▶ What to work on
Word for word, repeat the data; no picture should appear in the result.

Entries provided below:

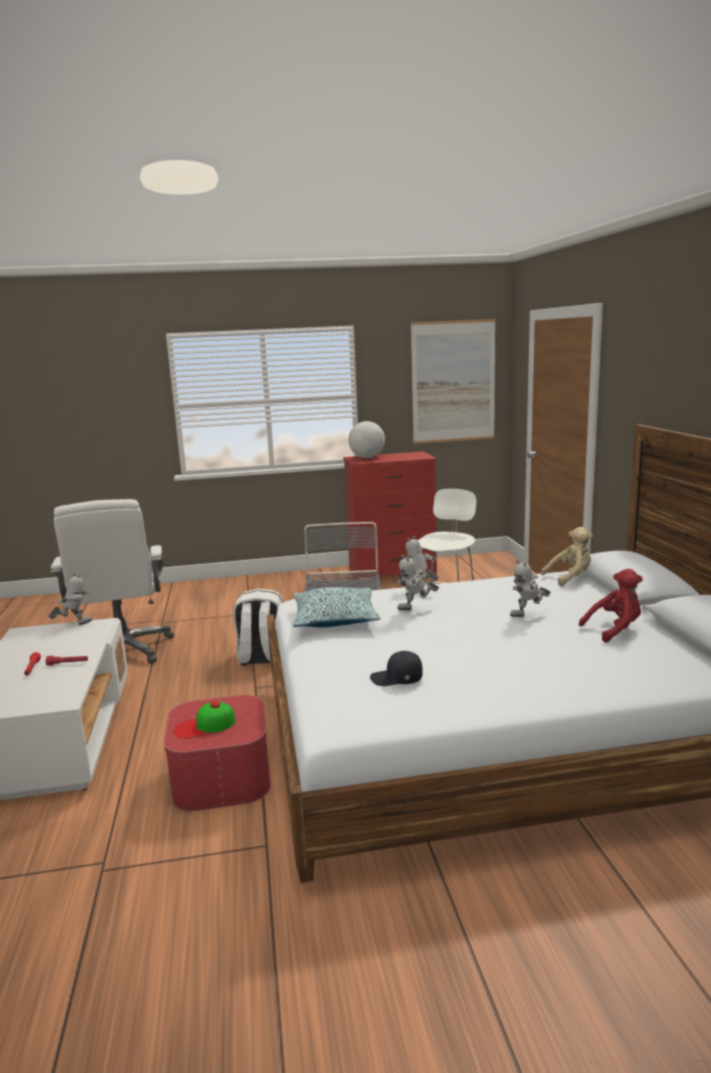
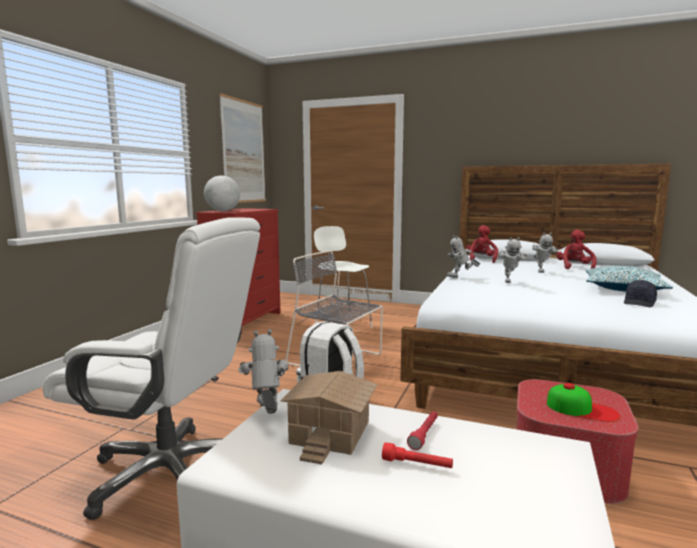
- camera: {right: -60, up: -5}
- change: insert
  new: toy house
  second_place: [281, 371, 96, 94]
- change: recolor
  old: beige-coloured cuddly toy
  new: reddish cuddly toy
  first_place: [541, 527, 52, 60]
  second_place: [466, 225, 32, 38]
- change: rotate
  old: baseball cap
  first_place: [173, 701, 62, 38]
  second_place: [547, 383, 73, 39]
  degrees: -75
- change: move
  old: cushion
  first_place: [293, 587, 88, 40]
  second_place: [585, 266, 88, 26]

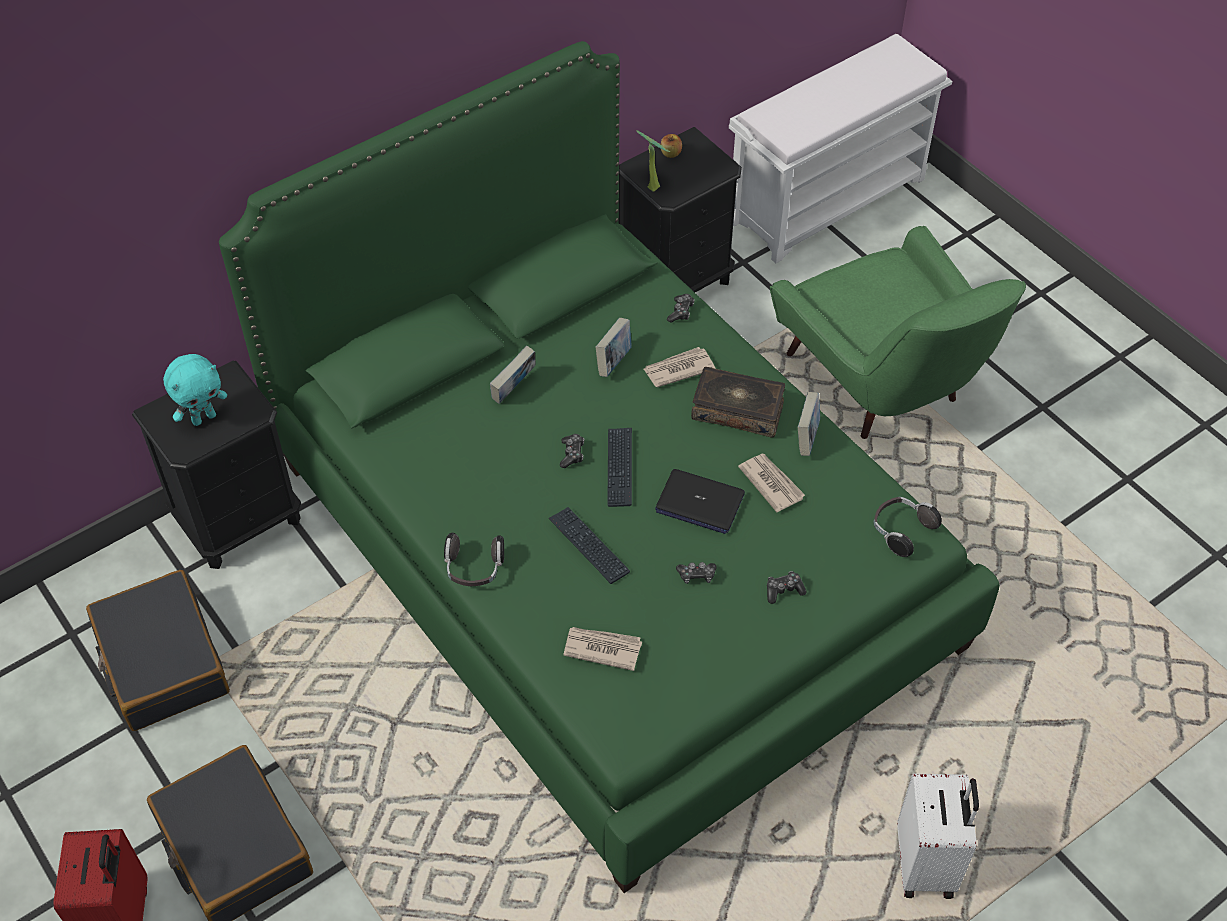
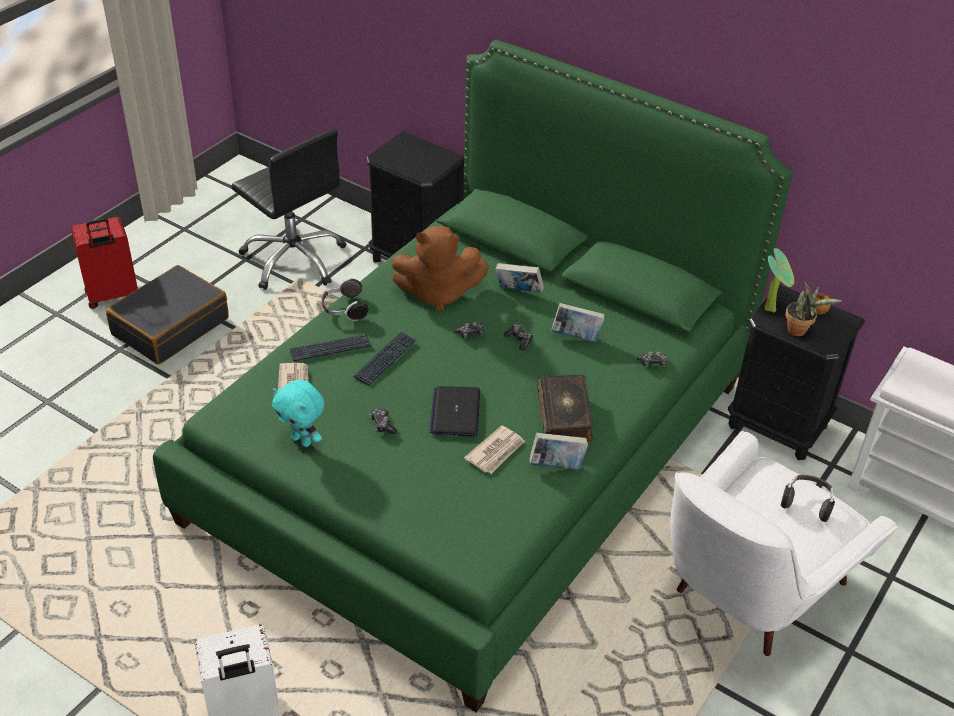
- camera: {right: 70, up: -10}
- change: replace
  old: black-coloured suitcase
  new: black-coloured computer chair
  first_place: [86, 570, 144, 161]
  second_place: [231, 129, 115, 161]
- change: move
  old: turquoise cuddly toy
  first_place: [163, 354, 64, 72]
  second_place: [272, 380, 52, 67]
- change: move
  old: computer keyboard
  first_place: [607, 428, 25, 79]
  second_place: [290, 334, 81, 27]
- change: insert
  new: brown cuddly toy
  second_place: [391, 226, 98, 85]
- change: move
  old: joypad
  first_place: [767, 571, 39, 33]
  second_place: [504, 324, 30, 26]
- change: recolor
  old: green-coloured armchair
  new: white armchair
  first_place: [770, 226, 256, 213]
  second_place: [671, 431, 228, 225]
- change: move
  old: headset
  first_place: [873, 497, 69, 60]
  second_place: [781, 475, 54, 47]
- change: insert
  new: plant in a pot
  second_place: [785, 281, 57, 55]
- change: delete
  old: printed paper
  first_place: [643, 347, 73, 40]

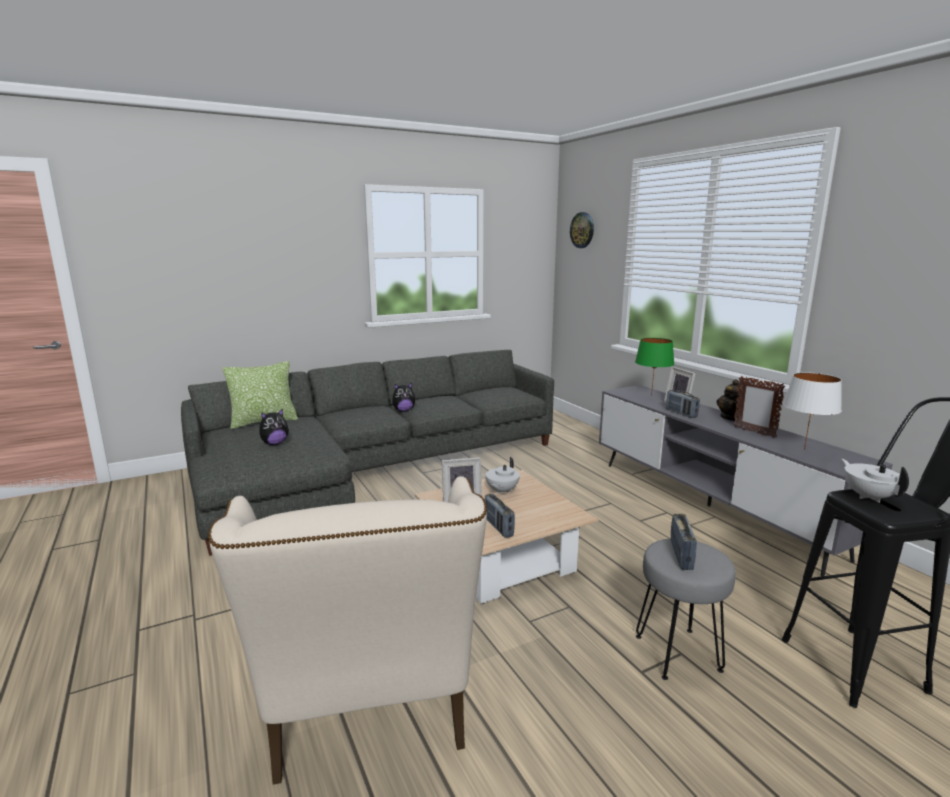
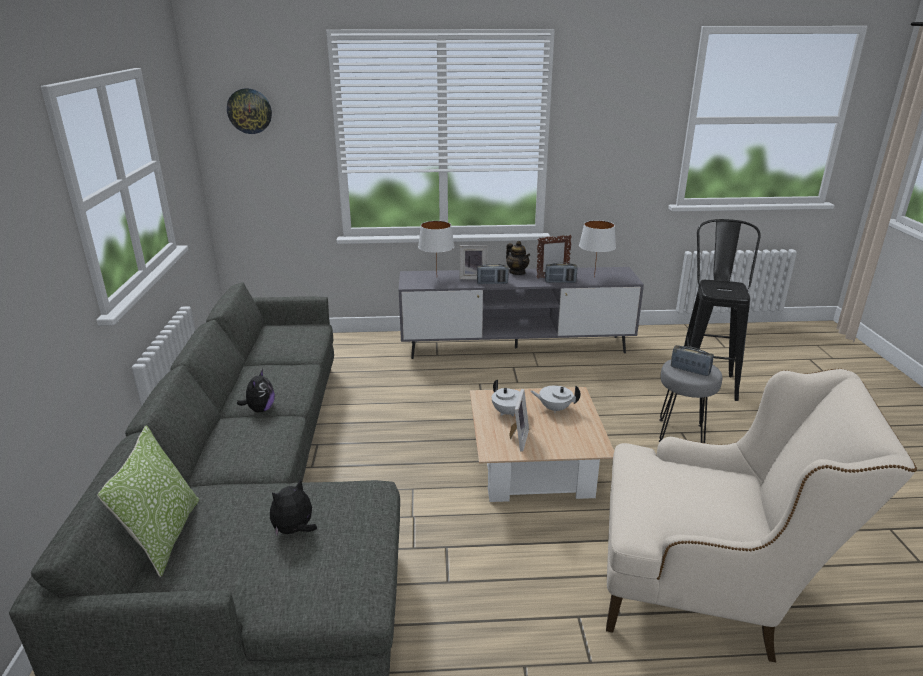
- camera: {right: -65, up: 10}
- change: rotate
  old: cuddly toy
  first_place: [259, 409, 30, 36]
  second_place: [270, 479, 47, 57]
  degrees: -120
- change: recolor
  old: green-coloured lamp for a table
  new: white lamp for a table
  first_place: [635, 338, 39, 58]
  second_place: [418, 221, 37, 47]
- change: move
  old: white tea pot
  first_place: [842, 459, 67, 44]
  second_place: [530, 385, 50, 28]
- change: move
  old: radio receiver
  first_place: [485, 494, 30, 44]
  second_place: [545, 262, 33, 21]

End of Entries provided.

▶ Response area
- camera: {right: -60, up: -5}
- change: insert
  new: toy house
  second_place: [281, 371, 96, 94]
- change: recolor
  old: beige-coloured cuddly toy
  new: reddish cuddly toy
  first_place: [541, 527, 52, 60]
  second_place: [466, 225, 32, 38]
- change: rotate
  old: baseball cap
  first_place: [173, 701, 62, 38]
  second_place: [547, 383, 73, 39]
  degrees: -75
- change: move
  old: cushion
  first_place: [293, 587, 88, 40]
  second_place: [585, 266, 88, 26]

- camera: {right: 70, up: -10}
- change: replace
  old: black-coloured suitcase
  new: black-coloured computer chair
  first_place: [86, 570, 144, 161]
  second_place: [231, 129, 115, 161]
- change: move
  old: turquoise cuddly toy
  first_place: [163, 354, 64, 72]
  second_place: [272, 380, 52, 67]
- change: move
  old: computer keyboard
  first_place: [607, 428, 25, 79]
  second_place: [290, 334, 81, 27]
- change: insert
  new: brown cuddly toy
  second_place: [391, 226, 98, 85]
- change: move
  old: joypad
  first_place: [767, 571, 39, 33]
  second_place: [504, 324, 30, 26]
- change: recolor
  old: green-coloured armchair
  new: white armchair
  first_place: [770, 226, 256, 213]
  second_place: [671, 431, 228, 225]
- change: move
  old: headset
  first_place: [873, 497, 69, 60]
  second_place: [781, 475, 54, 47]
- change: insert
  new: plant in a pot
  second_place: [785, 281, 57, 55]
- change: delete
  old: printed paper
  first_place: [643, 347, 73, 40]

- camera: {right: -65, up: 10}
- change: rotate
  old: cuddly toy
  first_place: [259, 409, 30, 36]
  second_place: [270, 479, 47, 57]
  degrees: -120
- change: recolor
  old: green-coloured lamp for a table
  new: white lamp for a table
  first_place: [635, 338, 39, 58]
  second_place: [418, 221, 37, 47]
- change: move
  old: white tea pot
  first_place: [842, 459, 67, 44]
  second_place: [530, 385, 50, 28]
- change: move
  old: radio receiver
  first_place: [485, 494, 30, 44]
  second_place: [545, 262, 33, 21]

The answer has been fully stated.